Public-works staff told the Policy and Finance Committee on Aug. 21, 2025, that the city is negotiating with a vendor to install three digital kiosks in downtown and the NoDo district as a pilot program. Public works senior management analyst Allie Weems said “we're currently in negotiations with the vendor as a result of our RFP process.”
Planned features and placement: The pilot would place three interactive kiosks — one in NoDo and two in other downtown locations — to provide information about city services, event listings, emergency messages and links to social-media channels. Staff described accessibility features (high-contrast screens, audio/screen-reader compatibility and multilingual options), LTE connectivity, vendor-provided maintenance, security cameras and panic buttons that would connect to 911 dispatch.
Costs and revenue: Staff said there is no anticipated installation cost to the city because the vendor will cover installation; revenue would be generated by advertising and screen time sales and by data services the vendor offers. Staff said the initial contract term being negotiated would be one year and renewable; staff suggested evaluating data after six months and again after one year. The company will also provide back-end analytics for city staff to track usage.
Approval process: Committee members asked whether council approval was required. City legal staff said the city manager has charter authority to execute contracts of this type, so execution would not require a governing-body vote; staff said they planned to provide a presentation to the council with real-world deployment photos and data after installation.
Privacy and public safety questions: Staff said panic buttons are intended to connect to 911 dispatch; the committee asked for clarification about whether kiosks could support two-way audio and for precise dispatch procedures.
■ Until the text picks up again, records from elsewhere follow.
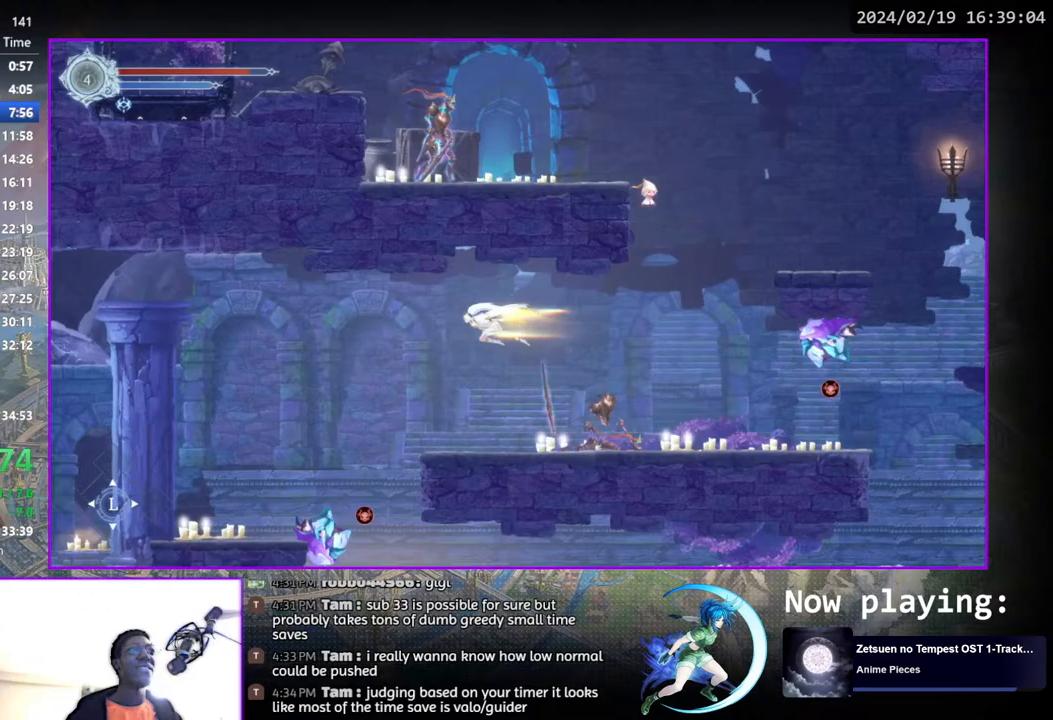
{"buttons": ["DPAD_LEFT"], "left_stick": "center", "right_stick": "center", "events": []}
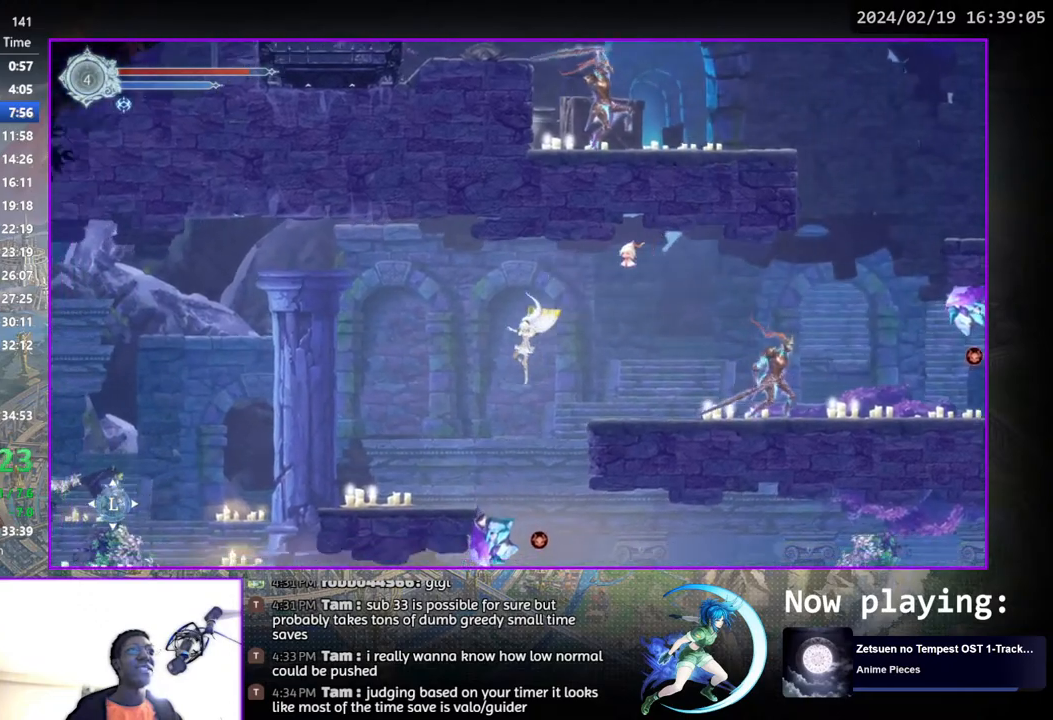
{"buttons": ["DPAD_LEFT"], "left_stick": "center", "right_stick": "center", "events": [[383, "CROSS", "down"], [500, "CROSS", "up"]]}
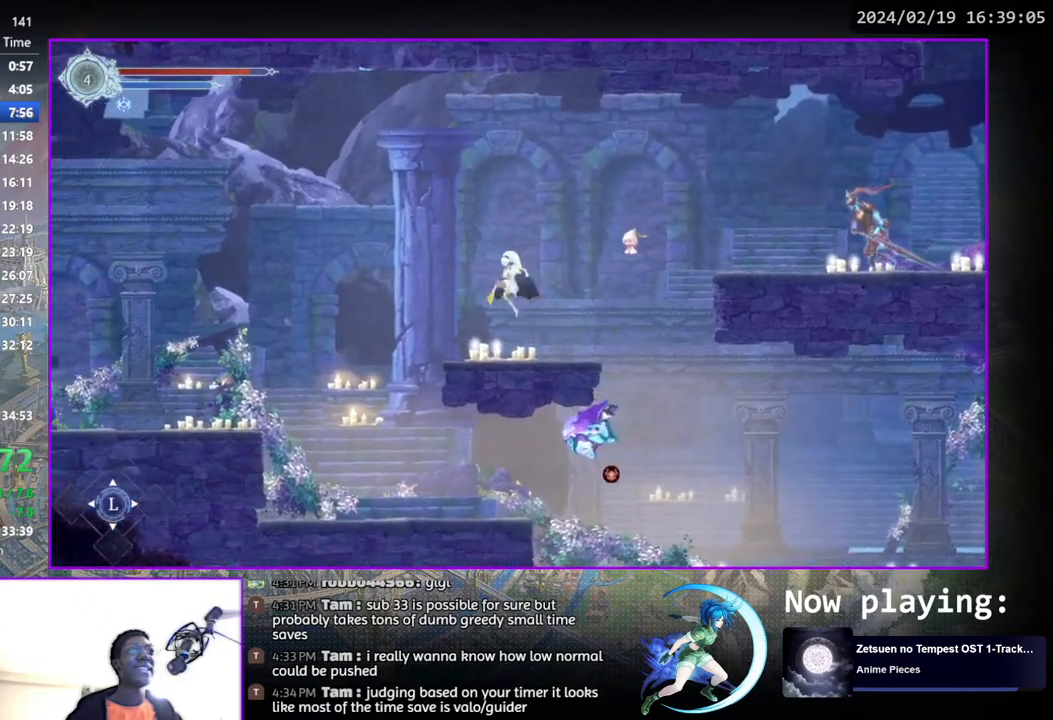
{"buttons": ["DPAD_LEFT"], "left_stick": "center", "right_stick": "center", "events": []}
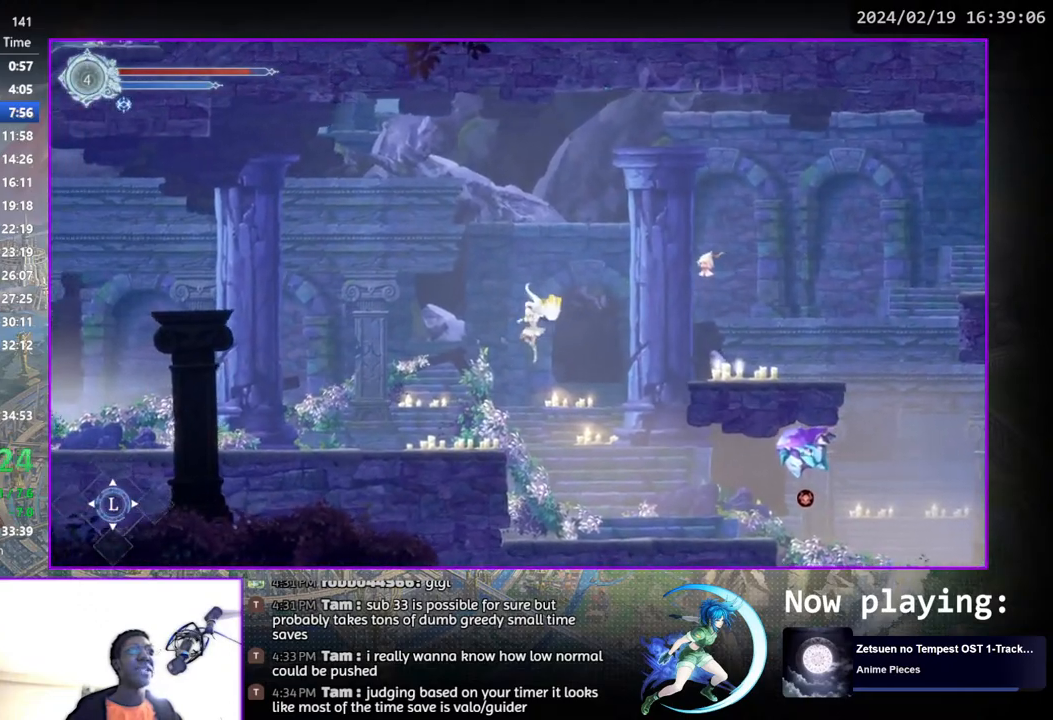
{"buttons": ["DPAD_LEFT"], "left_stick": "center", "right_stick": "center", "events": []}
Staff said vendor negotiations would address these operational questions.
Next steps: Staff will finish vendor negotiations, complete site assessments (estimated 2–4 months), oversee vendor installation and return to council with deployment photos and usage data after the pilot is active.
Ending: Committee members asked staff to consider alternative pilot locations (including parks or Washburn areas) if data suggest different placement would improve coverage; staff noted that advertising revenue models favor high-pedestrian-traffic downtown locations for a no-cost or revenue-neutral contract.